▶ **Dataset records**
========================================================================

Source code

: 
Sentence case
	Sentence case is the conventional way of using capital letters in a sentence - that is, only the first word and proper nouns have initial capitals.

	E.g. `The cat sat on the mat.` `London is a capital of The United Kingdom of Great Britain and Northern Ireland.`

========================================================================

▶ **Work item**
Filter the entries above down to the lines that contain the word "capital".

▶ **Problem solution**
	Sentence case is the conventional way of using capital letters in a sentence - that is, only the first word and proper nouns have initial capitals.
	E.g. `The cat sat on the mat.` `London is a capital of The United Kingdom of Great Britain and Northern Ireland.`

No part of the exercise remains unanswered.